> **THE TASK**: An exact restatement of the data is required, with the images omitted.

┄┄┄┄┄┄

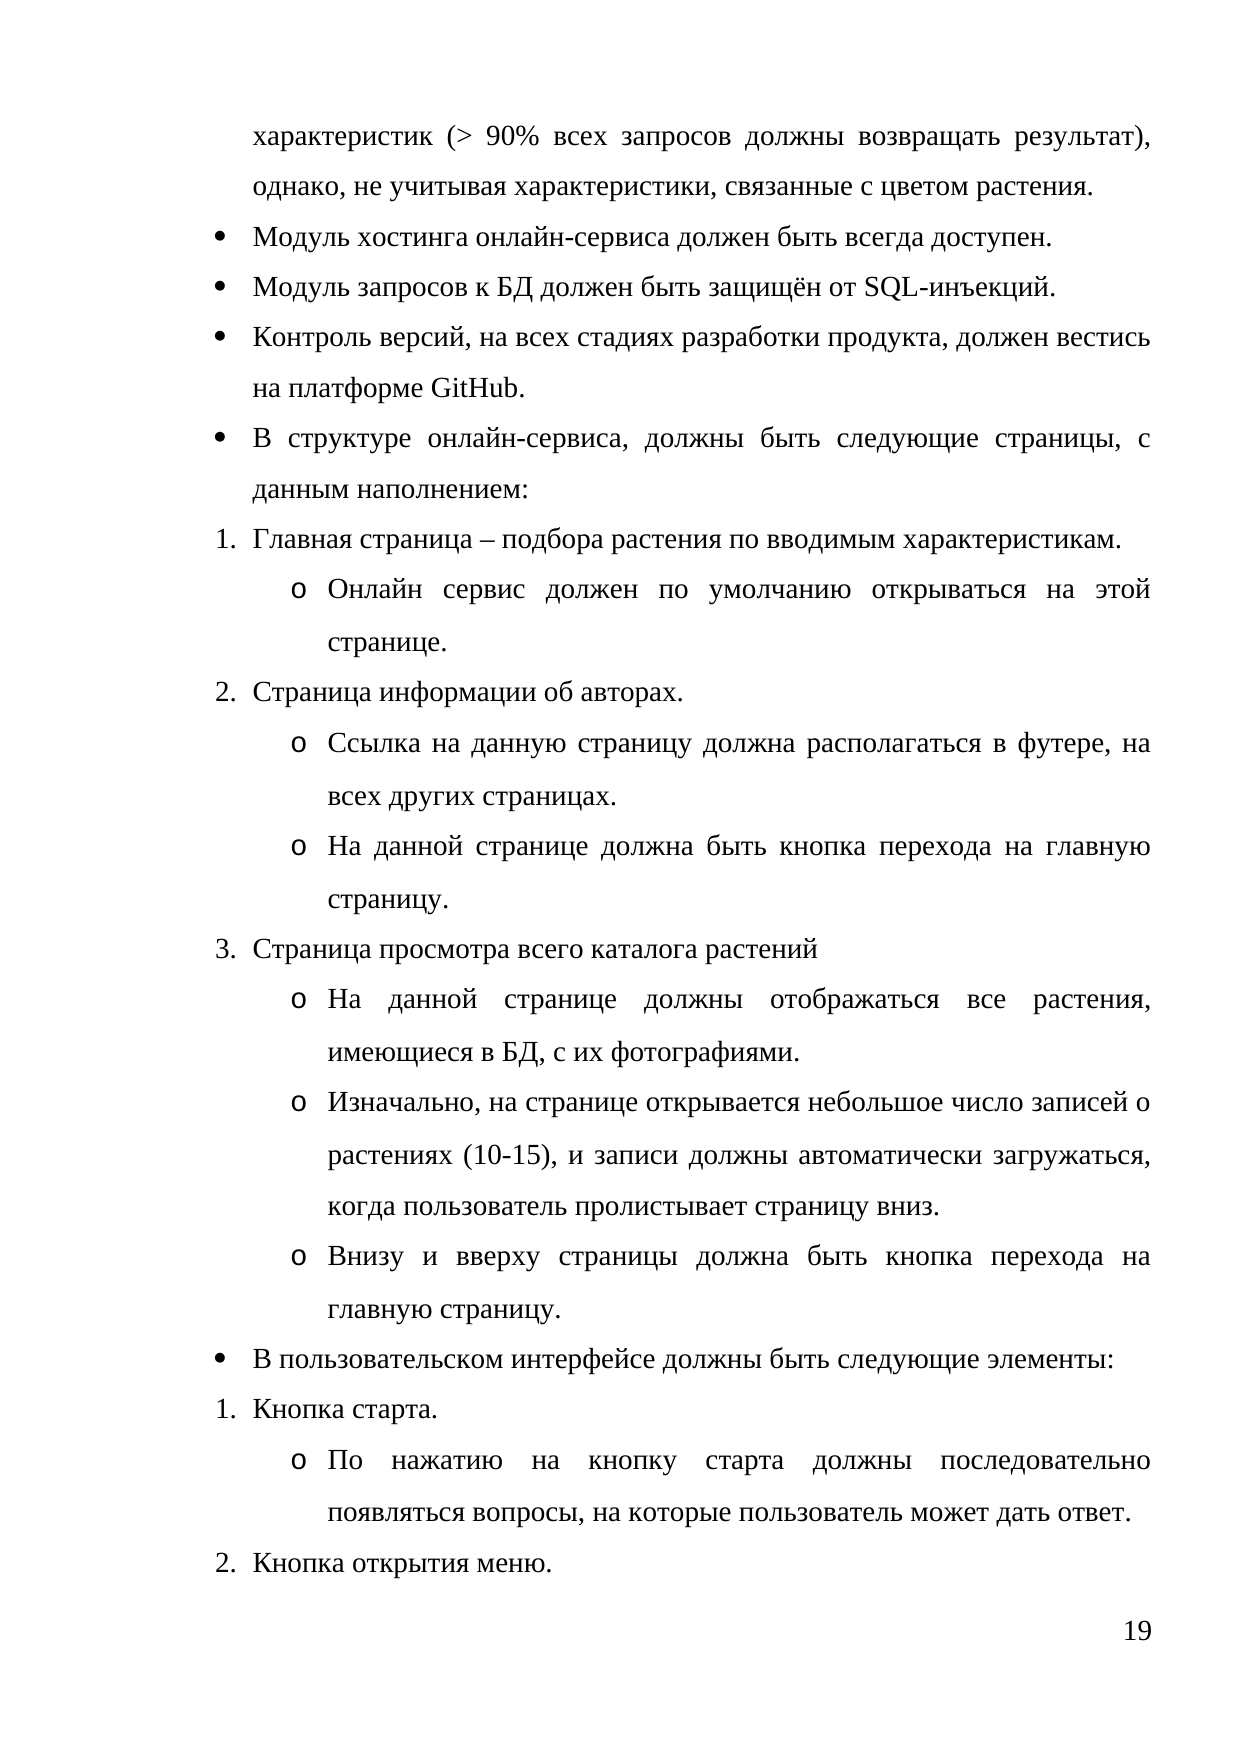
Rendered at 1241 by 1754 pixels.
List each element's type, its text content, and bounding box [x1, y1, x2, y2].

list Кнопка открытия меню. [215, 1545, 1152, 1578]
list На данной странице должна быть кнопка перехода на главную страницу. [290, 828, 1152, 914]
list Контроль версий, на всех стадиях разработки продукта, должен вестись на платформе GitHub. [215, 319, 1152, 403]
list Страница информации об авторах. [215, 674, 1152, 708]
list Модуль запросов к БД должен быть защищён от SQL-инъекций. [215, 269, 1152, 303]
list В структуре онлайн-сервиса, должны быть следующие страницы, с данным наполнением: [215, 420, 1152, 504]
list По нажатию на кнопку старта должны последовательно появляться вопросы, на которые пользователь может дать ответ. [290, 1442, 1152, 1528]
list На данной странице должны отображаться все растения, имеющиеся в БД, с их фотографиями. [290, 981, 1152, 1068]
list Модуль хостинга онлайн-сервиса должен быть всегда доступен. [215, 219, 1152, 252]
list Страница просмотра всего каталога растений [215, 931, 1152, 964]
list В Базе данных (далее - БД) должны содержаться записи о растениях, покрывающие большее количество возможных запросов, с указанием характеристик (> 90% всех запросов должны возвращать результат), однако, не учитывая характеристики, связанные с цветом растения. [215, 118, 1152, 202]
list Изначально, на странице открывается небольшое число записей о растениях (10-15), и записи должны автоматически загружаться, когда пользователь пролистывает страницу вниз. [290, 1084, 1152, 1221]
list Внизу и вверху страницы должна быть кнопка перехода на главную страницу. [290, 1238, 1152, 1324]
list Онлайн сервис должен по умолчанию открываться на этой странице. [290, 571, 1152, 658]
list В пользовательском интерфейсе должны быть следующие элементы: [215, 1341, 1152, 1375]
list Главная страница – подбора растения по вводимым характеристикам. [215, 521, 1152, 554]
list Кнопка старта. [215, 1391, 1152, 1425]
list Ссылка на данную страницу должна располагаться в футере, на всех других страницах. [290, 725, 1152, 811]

┄┄┄┄┄┄

> **EXERCISE RESULT**:
Rendered at 1241 by 1754 pixels.
List each element's type, its text content, and bounding box [x1, y1, x2, y2].

list Кнопка открытия меню. [215, 1545, 1152, 1578]
list На данной странице должна быть кнопка перехода на главную страницу. [290, 828, 1152, 914]
list Контроль версий, на всех стадиях разработки продукта, должен вестись на платформе GitHub. [215, 319, 1152, 403]
list Страница информации об авторах. [215, 674, 1152, 708]
list Модуль запросов к БД должен быть защищён от SQL-инъекций. [215, 269, 1152, 303]
list В структуре онлайн-сервиса, должны быть следующие страницы, с данным наполнением: [215, 420, 1152, 504]
list По нажатию на кнопку старта должны последовательно появляться вопросы, на которые пользователь может дать ответ. [290, 1442, 1152, 1528]
list На данной странице должны отображаться все растения, имеющиеся в БД, с их фотографиями. [290, 981, 1152, 1068]
list Модуль хостинга онлайн-сервиса должен быть всегда доступен. [215, 219, 1152, 252]
list Страница просмотра всего каталога растений [215, 931, 1152, 964]
list В Базе данных (далее - БД) должны содержаться записи о растениях, покрывающие большее количество возможных запросов, с указанием характеристик (> 90% всех запросов должны возвращать результат), однако, не учитывая характеристики, связанные с цветом растения. [215, 118, 1152, 202]
list Изначально, на странице открывается небольшое число записей о растениях (10-15), и записи должны автоматически загружаться, когда пользователь пролистывает страницу вниз. [290, 1084, 1152, 1221]
list Внизу и вверху страницы должна быть кнопка перехода на главную страницу. [290, 1238, 1152, 1324]
list Онлайн сервис должен по умолчанию открываться на этой странице. [290, 571, 1152, 658]
list В пользовательском интерфейсе должны быть следующие элементы: [215, 1341, 1152, 1375]
list Главная страница – подбора растения по вводимым характеристикам. [215, 521, 1152, 554]
list Кнопка старта. [215, 1391, 1152, 1425]
list Ссылка на данную страницу должна располагаться в футере, на всех других страницах. [290, 725, 1152, 811]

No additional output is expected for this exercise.